Yin czując, że Zafara stara się coś zrobić, a jego akcje mu to blokują, na chwilę zdjął z nich wszelką ochronę. Znajdowali się w bardzo złym miejscu i czasie, na dodatek pojawił się pieprzony szkielet, wykrzykując imię Loli. Yin krzyknął do Soni:
- Uciekaj z Zafą!
Sam zaś ruszył sprintem w kierunku Kostka.

Soni ruszyła za Zafarą, nie omieszkała jednak nie spojrzeć za biegnącym w kierunku uciekającego szkieletora Yinem, zanim zniknęła wraz z shinsoistą w portalu. Tym czasem zaś Yin skupił się, pomimo wszechobecnego chaosu, na gonieniu Kostka, który najwyraźniej nie zdawał sobie sprawę z tego, że stał się celem wkurzonego latarnika.

Latarnikowi dopisało szczęście, bowiem Kostkowi w drogę wbiegł jakiś spanikowany przechodzień, przez co szkielet prawie się w niego wtarabanił. Yin nie omieszkał z tego nie skorzystać i dopadł ciulasa, uziemiając go.
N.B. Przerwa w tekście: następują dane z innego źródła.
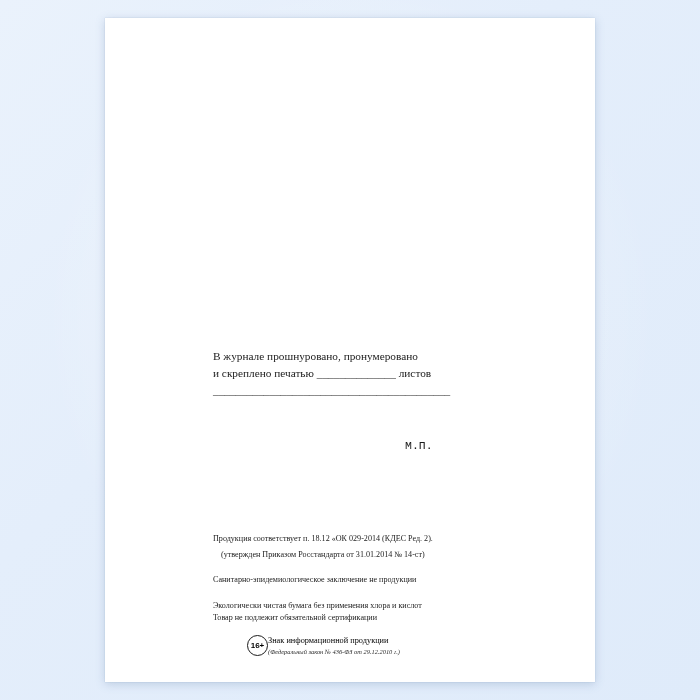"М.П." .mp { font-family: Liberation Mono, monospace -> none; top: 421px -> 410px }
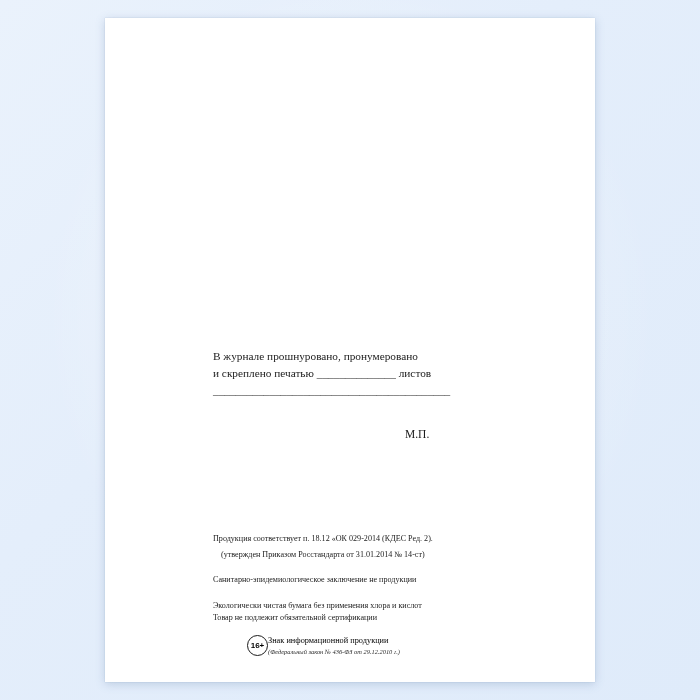"Продукция соответствует п. 18.12 «ОК" .legal .p.tight { text-decoration: none -> underline }
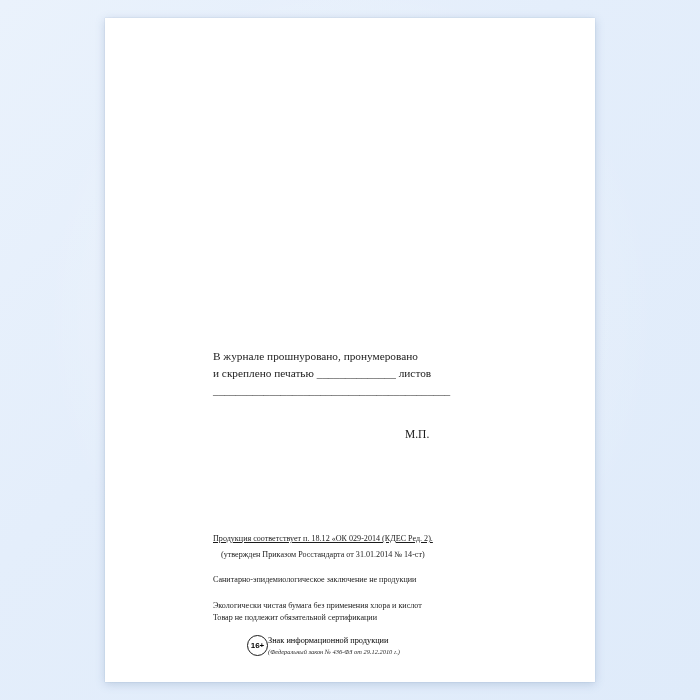"(утвержден Приказом Росстандарта от" .legal .ital { font-style: none -> italic }
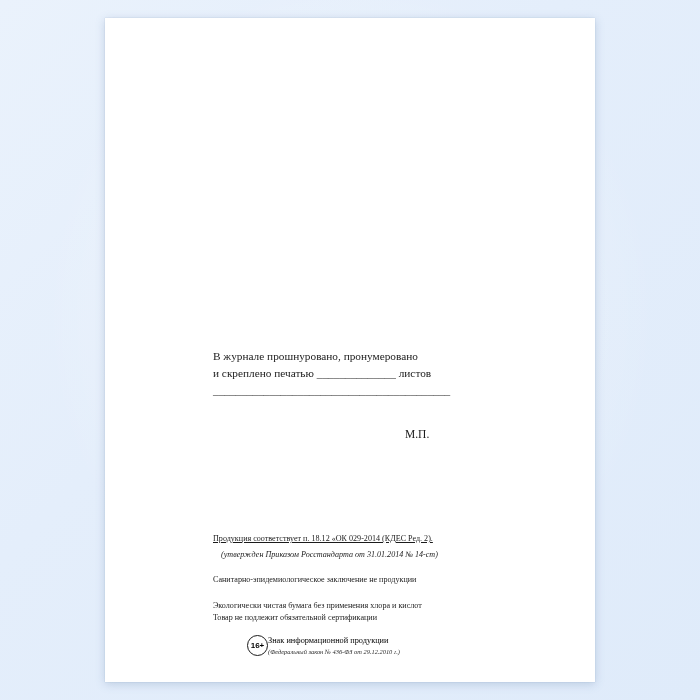"16+" .age-badge { margin-left: 34px -> none }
Nie było to jakoś szczególnie trudne, zwłaszcza, że mężczyzna był o wiele cięższy niż chudzielec, a Szkieletor siłą niespecjalnie mógł się popisać. Zaskoczenie u niego też zrobiło swoje, bo szczerze nie spodziewał się spotkać kogoś, komu był winien przysługę z zakładu. Kostku jednak się nie poddawał; mocował się z Yinem, starając się go wyrzucić z siebie, lecz nici - Yin też nie odpuszczał.

- Wy!Pierdalaj!~ ze mnie! - Kostke szamotał się.

- Wisisz mi odpowiedzi za przegrany zakład, szmato. I gadaj. Co się stało z Lolą, jebany trupie!

- Wiem, że wiszę - prychnął szkielet. - ale mógłbyś znaleźć jakiś lepszy moment na te wywiady - dodał z prychnięciem.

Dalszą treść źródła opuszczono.